Desenvolvimento, na verdade, não era um bicho ou algo parecido, era um


comportamento dos humanos. Os humanos estão sempre ocupando mais e mais espaços,
sempre crescendo para os lados. Quando não tem espaços para os lados, eles crescem
para cima. Desenvolvimento eram as carroças barulhentas que andavam sem cavalo e
boi, eram as casas que cresciam para cima, eram as caixas que cantavam, eram os
barulhos ensurdecedores, eram as luzes que deixavam a noite acessa. Eu estava no
caminho do desenvolvimento e dessa vez eu não teria escapatória: teria que sair de onde
estava há mais de quatrocentos anos.

Alguns humanos ainda demonstraram um último sinal de carinho. Havia vários deles
gritando: “Salvem o Jequitibá! ”, “Abaixo as construtoras! ”. Fiquei emocionado. Sério,
fiquei mesmo! Tinha um que carregava uma caixa preta que disparava luzes toda vez
que apontava para mim.

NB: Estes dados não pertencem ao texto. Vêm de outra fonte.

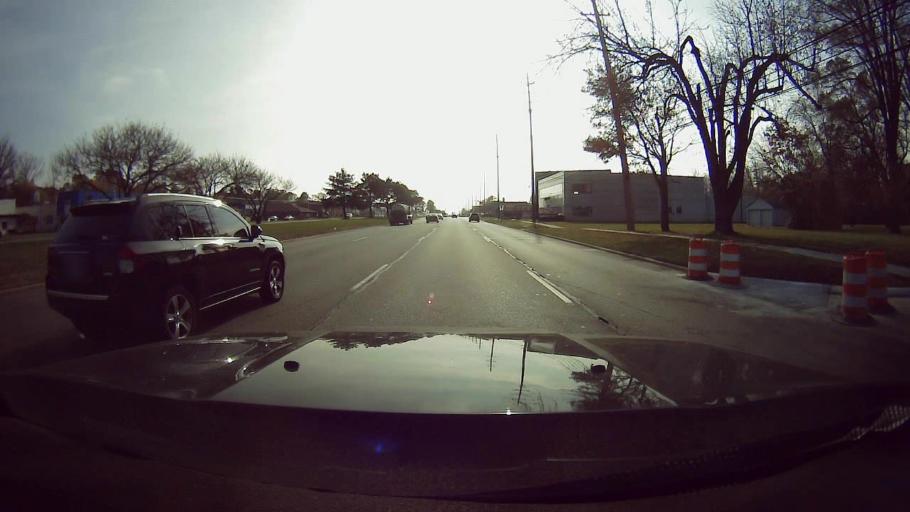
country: US
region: Michigan
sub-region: Oakland County
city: Bingham Farms
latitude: 42.4617
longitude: -83.2788
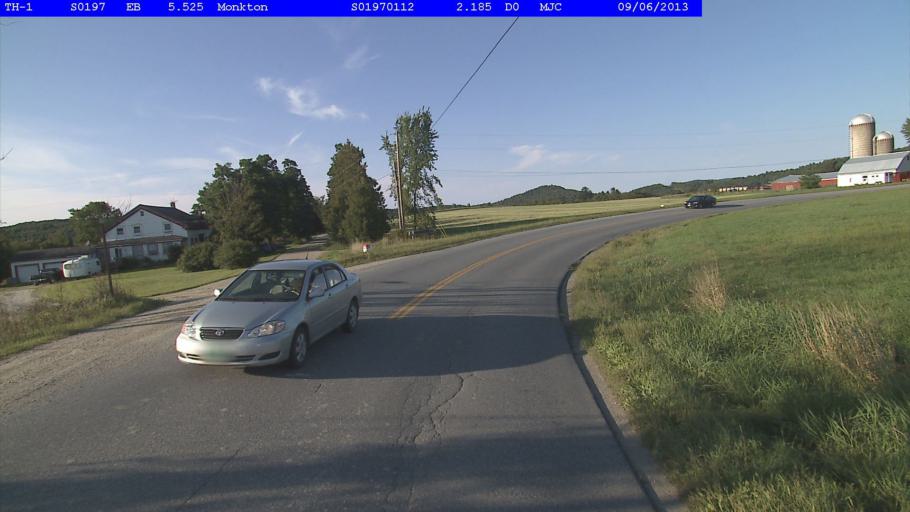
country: US
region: Vermont
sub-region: Addison County
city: Vergennes
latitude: 44.2139
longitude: -73.1641
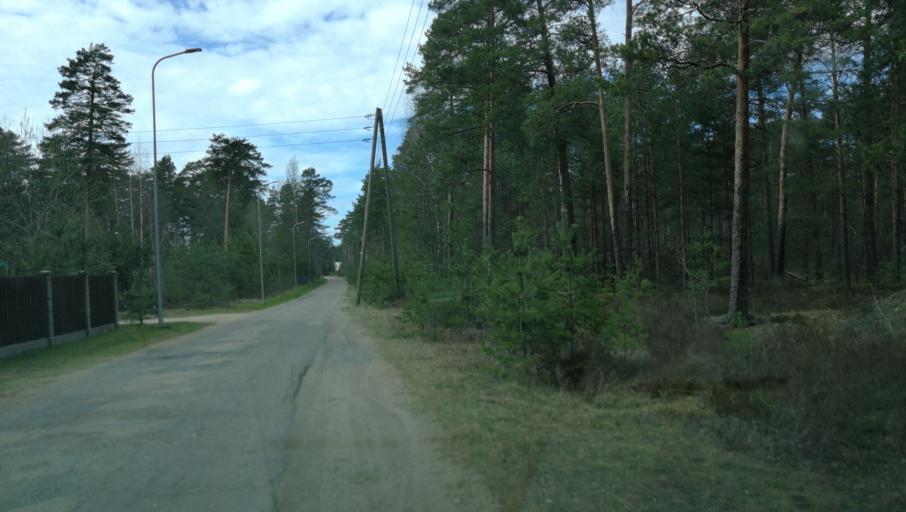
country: LV
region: Garkalne
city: Garkalne
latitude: 57.0388
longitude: 24.4400
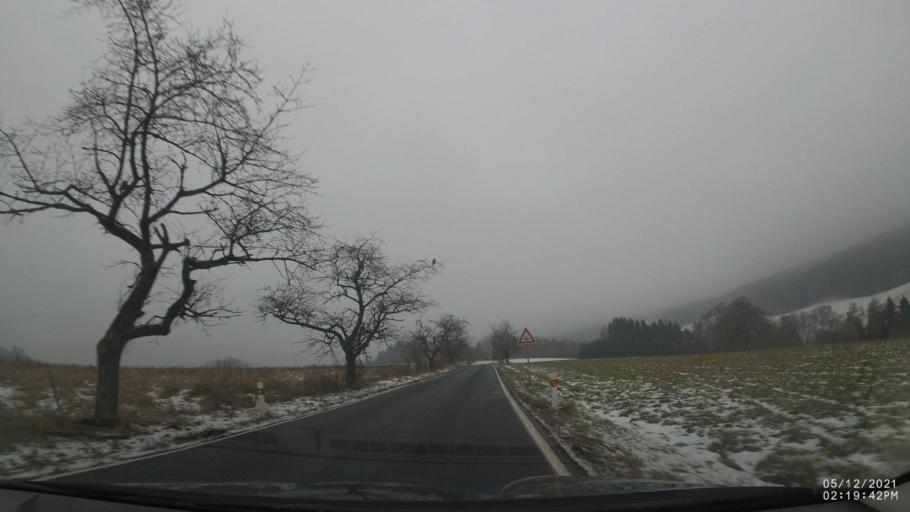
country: CZ
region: Kralovehradecky
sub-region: Okres Nachod
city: Nachod
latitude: 50.4453
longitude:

Os pombos me disseram que aquele objeto permitia que eu
aparecesse em um papel que os humanos chamavam de jornal. Não gostei de saber disso
porque a última vez que ouvi a palavra “jornal” era um humano querendo se limpar
depois de defecar atrás de mim. Não tenho raiva desse humano que vem com esse troço
esquisito para me derrubar. Sério, não tenho! É como falei antes: os humanos são
confusos e eu nunca os compreendi direito. Talvez por isso, mesmo sabendo que eles
irão me derrubar, só consigo pensar que eu os amei por toda a minha vida.